I, for one, bite my nails just like many others which may include you. I may count myself blessed because I’ve been able to limit mine to just the free edges – I don’t go beyond that. But my little cousin does! She bites until she starts to feel pain and then, the complaints start.
When we bite our nails, there is sometimes a tiny, but major consequence that results – the skin on the cuticle breaks. When cuticles are not properly removed, what happens is that they become prone/susceptible to both microbial and viral infections. You find that the area where the nail and skin meet at the side or the base of the infected fingernail becomes tender (red, swollen and painful).

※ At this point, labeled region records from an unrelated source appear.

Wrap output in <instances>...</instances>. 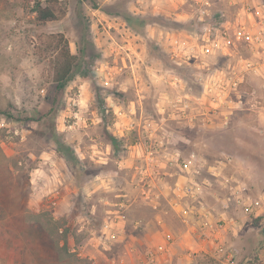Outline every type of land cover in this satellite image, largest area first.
<instances>
[{
    "label": "rangeland",
    "instance_id": "rangeland-1",
    "mask_svg": "<svg viewBox=\"0 0 264 264\" xmlns=\"http://www.w3.org/2000/svg\"><path fill=\"white\" fill-rule=\"evenodd\" d=\"M37 4L57 18L41 21ZM241 8L0 0V264H154L150 234L179 230L188 203L232 196L237 180L257 198L264 47L240 33ZM59 33L77 55L63 90ZM186 183L197 201L178 191ZM263 225L264 207L234 242Z\"/></svg>",
    "mask_w": 264,
    "mask_h": 264
},
{
    "label": "crops",
    "instance_id": "crops-1",
    "mask_svg": "<svg viewBox=\"0 0 264 264\" xmlns=\"http://www.w3.org/2000/svg\"><path fill=\"white\" fill-rule=\"evenodd\" d=\"M232 1L243 4L240 13H247L250 16L249 22L254 26V30L257 28L256 25L261 27L263 21L259 20L258 22L256 14L264 13V0ZM238 26L241 27V21ZM222 183L224 186L228 185L227 181ZM262 185L258 189L259 197L257 196V198L262 200L264 207V182ZM241 188H246L245 194L249 191L252 193V188L247 183L237 180V184L231 188L232 196H228L226 190L222 192L211 191L213 198L217 201L205 198L198 203H188L185 207L181 206L186 213L179 214L182 225L179 230L172 231L161 226L150 234L154 245V257L152 259L154 264H209L206 261L203 262L202 257L216 255L220 243H226L232 247L236 245L237 255L242 260L257 255L259 263L264 264V233H262L264 225L257 233L251 231L250 236L243 239L241 243L234 242L236 236L239 235L238 228L245 225L248 217H250L240 209L235 201L234 191ZM250 197L254 198L252 195ZM262 210L263 208L255 214L256 217H259ZM227 218L241 220V225L218 229L217 224ZM259 220L263 221L262 218ZM202 228L204 230H201ZM201 231L212 236L209 239H202ZM218 260L219 264H227L221 258Z\"/></svg>",
    "mask_w": 264,
    "mask_h": 264
},
{
    "label": "built area",
    "instance_id": "built-area-1",
    "mask_svg": "<svg viewBox=\"0 0 264 264\" xmlns=\"http://www.w3.org/2000/svg\"><path fill=\"white\" fill-rule=\"evenodd\" d=\"M250 24V23H249ZM241 23L240 33L246 35L248 40L253 45H259L264 47V40H262V32L259 29L258 31L254 30V26L252 24ZM177 189L179 192H184L185 195L189 196L193 200L197 201L199 199V193L196 188L190 184L186 183L184 185H177ZM246 188L237 189L234 191V197L237 205L240 209L248 215L257 214L263 208V202L259 198H252L245 194ZM186 213L183 208V214ZM241 220L227 218L226 220H222L217 224V228H225L231 227L233 225H241ZM201 230H204L203 228ZM212 236V235H211ZM211 236L206 234L204 231H201L202 239H209ZM217 254H219L220 258L225 261L227 264H239L237 260V251L234 247L228 246L226 243H220L218 246Z\"/></svg>",
    "mask_w": 264,
    "mask_h": 264
},
{
    "label": "trees",
    "instance_id": "trees-1",
    "mask_svg": "<svg viewBox=\"0 0 264 264\" xmlns=\"http://www.w3.org/2000/svg\"><path fill=\"white\" fill-rule=\"evenodd\" d=\"M37 16L41 21L51 20L57 18L58 10L51 7H43L37 4ZM57 45L55 52L57 56L56 68H55V81L57 88L63 90L71 78L76 66L77 55L70 50L68 40L59 33L56 36ZM240 264H261L259 263L258 256L244 258Z\"/></svg>",
    "mask_w": 264,
    "mask_h": 264
},
{
    "label": "water",
    "instance_id": "water-1",
    "mask_svg": "<svg viewBox=\"0 0 264 264\" xmlns=\"http://www.w3.org/2000/svg\"><path fill=\"white\" fill-rule=\"evenodd\" d=\"M262 233H264V228L262 229Z\"/></svg>",
    "mask_w": 264,
    "mask_h": 264
}]
</instances>
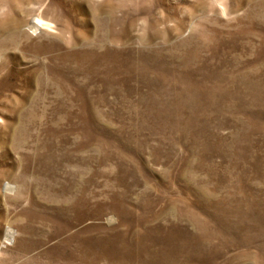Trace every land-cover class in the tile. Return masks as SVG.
<instances>
[{"label":"rangeland","instance_id":"obj_1","mask_svg":"<svg viewBox=\"0 0 264 264\" xmlns=\"http://www.w3.org/2000/svg\"><path fill=\"white\" fill-rule=\"evenodd\" d=\"M0 264H264V0H0Z\"/></svg>","mask_w":264,"mask_h":264},{"label":"bare ground","instance_id":"obj_2","mask_svg":"<svg viewBox=\"0 0 264 264\" xmlns=\"http://www.w3.org/2000/svg\"><path fill=\"white\" fill-rule=\"evenodd\" d=\"M39 22H40V21L36 22L35 26H39Z\"/></svg>","mask_w":264,"mask_h":264}]
</instances>
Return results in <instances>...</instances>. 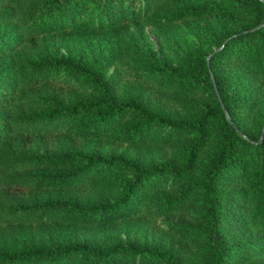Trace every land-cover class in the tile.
<instances>
[{
	"label": "trees",
	"instance_id": "obj_1",
	"mask_svg": "<svg viewBox=\"0 0 264 264\" xmlns=\"http://www.w3.org/2000/svg\"><path fill=\"white\" fill-rule=\"evenodd\" d=\"M161 1L0 0V227L33 218L57 225L157 218L192 203L194 218L173 225L177 250L73 241L0 251V264H264V129L259 138H248L240 119L264 93V0H226L251 11L254 20L224 32L210 53H194L179 67L138 72L141 86L169 105L195 103L204 93L213 97L215 106L191 120L168 118L137 100L120 101L107 88L97 93L95 85L89 86L92 96L73 100L88 80L101 84L90 71L59 59L16 64L11 55L24 41L35 44L42 28L65 12L76 23L100 27L105 18L120 23L149 14L162 23L214 11L203 6L157 16L154 6ZM236 78L250 89L246 103ZM66 132L176 144L180 152L172 162L148 167L122 154L38 153L41 139ZM205 147L208 159L197 170ZM64 189L66 196L57 195Z\"/></svg>",
	"mask_w": 264,
	"mask_h": 264
},
{
	"label": "rangeland",
	"instance_id": "obj_2",
	"mask_svg": "<svg viewBox=\"0 0 264 264\" xmlns=\"http://www.w3.org/2000/svg\"><path fill=\"white\" fill-rule=\"evenodd\" d=\"M225 2L226 0H163L154 6L157 16L203 6H209L214 11L162 23H156L149 14L141 19H128L120 23L105 18L104 25L100 27L90 26L86 21L76 23L72 20L71 13L65 12L42 28L35 44L24 41L11 55L16 64L34 59H59L79 64L90 71L94 74L93 82L100 81L101 84H89L88 80L84 85L87 87L81 85L73 92V100L92 96L91 87L95 85L97 93H104L107 88L120 101L137 100L148 103L151 108L168 118L191 120L206 108L215 106L213 97L204 93L195 103L169 105L141 86L142 80L138 72L144 66L179 67L194 53H210L216 49L224 32H233L252 24L254 15L251 11L237 9ZM234 82L238 94L246 103L250 96L246 81L236 78ZM240 119L248 138L260 137L264 129V93L257 108L241 114ZM39 145V154L69 150L102 156L122 154L129 159H136L144 167L158 164L162 160L172 162L180 152V147L176 144H143L109 139L101 134L84 138L73 132L58 133L41 139ZM208 152V147L201 151L197 170L205 166ZM67 193L64 189L57 195L66 196ZM195 210L191 203L186 208L157 218L143 215L121 216L114 220L82 224L57 225L49 220L40 222L37 218L23 220L11 227H0V251L13 253L30 246L50 247L73 241H84L99 247L129 243L177 250L179 242L173 225L193 219ZM126 262L122 261L120 264H133ZM260 262L264 263V259ZM134 264L170 263L139 261Z\"/></svg>",
	"mask_w": 264,
	"mask_h": 264
}]
</instances>
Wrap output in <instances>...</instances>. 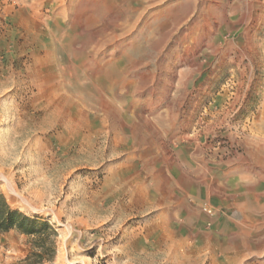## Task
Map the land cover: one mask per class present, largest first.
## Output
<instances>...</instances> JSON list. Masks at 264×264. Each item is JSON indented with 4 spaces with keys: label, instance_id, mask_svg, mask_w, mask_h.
Listing matches in <instances>:
<instances>
[{
    "label": "rangeland",
    "instance_id": "rangeland-1",
    "mask_svg": "<svg viewBox=\"0 0 264 264\" xmlns=\"http://www.w3.org/2000/svg\"><path fill=\"white\" fill-rule=\"evenodd\" d=\"M0 195L52 264H264V0H0Z\"/></svg>",
    "mask_w": 264,
    "mask_h": 264
},
{
    "label": "trees",
    "instance_id": "trees-1",
    "mask_svg": "<svg viewBox=\"0 0 264 264\" xmlns=\"http://www.w3.org/2000/svg\"><path fill=\"white\" fill-rule=\"evenodd\" d=\"M15 231L29 238L32 252L28 264L51 263L55 257V238L57 236L48 222L30 218L12 209L0 195V233Z\"/></svg>",
    "mask_w": 264,
    "mask_h": 264
},
{
    "label": "crops",
    "instance_id": "crops-1",
    "mask_svg": "<svg viewBox=\"0 0 264 264\" xmlns=\"http://www.w3.org/2000/svg\"><path fill=\"white\" fill-rule=\"evenodd\" d=\"M31 252L32 248L28 237L15 231L0 233V264H28L27 259ZM53 261L47 264H52Z\"/></svg>",
    "mask_w": 264,
    "mask_h": 264
},
{
    "label": "built area",
    "instance_id": "built-area-1",
    "mask_svg": "<svg viewBox=\"0 0 264 264\" xmlns=\"http://www.w3.org/2000/svg\"><path fill=\"white\" fill-rule=\"evenodd\" d=\"M202 210L206 213V214H209L210 215V210L207 208V207H202Z\"/></svg>",
    "mask_w": 264,
    "mask_h": 264
},
{
    "label": "bare ground",
    "instance_id": "bare-ground-1",
    "mask_svg": "<svg viewBox=\"0 0 264 264\" xmlns=\"http://www.w3.org/2000/svg\"><path fill=\"white\" fill-rule=\"evenodd\" d=\"M89 19H90V18H89ZM91 19H92V18H91ZM91 19H90V20H91ZM115 20H116V19H115ZM117 20H118V19H117ZM115 27H116V26H115ZM203 47H204V46H203ZM64 125H66V124H64Z\"/></svg>",
    "mask_w": 264,
    "mask_h": 264
}]
</instances>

Nail biting can also be related to dental problems, such that there is need to use the finger and soothe an ailing gum. This is the reason infants who are beginning to teeth always have something in their mouths because they need to scratch their gums. And that is why they usually are sick (because of germs they contact from such things as their toys, fingers and anything they can lay their hands on). It is not the teething process that causes them fever, diarrhoea etc., but the germs from the things they put inside their mouth. The key is to keep their environs clean as most “teething powders” in the market are actually ground paracetamol! Okay, back to nail biting.
Having our fingernails in our mouth is also a good way to transfer worms and bacteria buried underneath the nails from the anus to the mouth (now, do I have to tell you to always wash your hands after using the rest room?). Then swallow those bitten-off nails and have your stomach get “upset”!
What’s worse, one can end up with those “ugly, shortened-as-a-result-of-dining-on-the-nails” looking fingernails.
“To every problem, there is a solution” is a popular expression. This is also true for nail biting. Are you like me, or my little cousin and wish to discontinue biting your nails completely? Or just like me, wish to get to the place where you only do your free edges the favour of not using clips on them? (Please note that it is not advisable for you to trim the free edges with a blade – clips are best). Keep reading.
We already noted that nail biting is a compulsive habit and sometimes, we do it subconsciously. A way to discourage this habit is by applying a clear, bitter-tasting nail polish to the nails (example denatonium benzoate). For my little cousin, my sister used bitter leaf syrup on it. Get a few leaves, squeeze out the fluid and apply to your fingernails or those of your child who bites his/her nails.
Every habit is learned and can be unlearned too. But it is easier to learn a habit than it is to unlearn it. To stop biting your nails, you need to begin to learn to unlearn it (make sense?). One way to do this is to identify the root cause. Do you bite your nails when stressed, bored or like some, when studying. Knowing the reason you do what you do is a great way to stop doing it because when you deal with the root issue, the rest is usually easier to handle.
You might want to do things with your hands when stressed or bored. And chewing sugar-free gum is also a good way of keeping your mouth and teeth busy.
A healthy diet is important. You need those damaged nails repaired and able to grow well. Calcium and magnesium rich foods and fruits are your best bet. Examples include spinach/green, garlic, lettuce, grape leaves, okro, corn meal, cucumber, water melon etc.
Make up your mind to stop biting those nails and judiciously and consciously stop it. Only you can if you choose to.
Get those nails out of that shabby, not-so-good-to-look-at state today!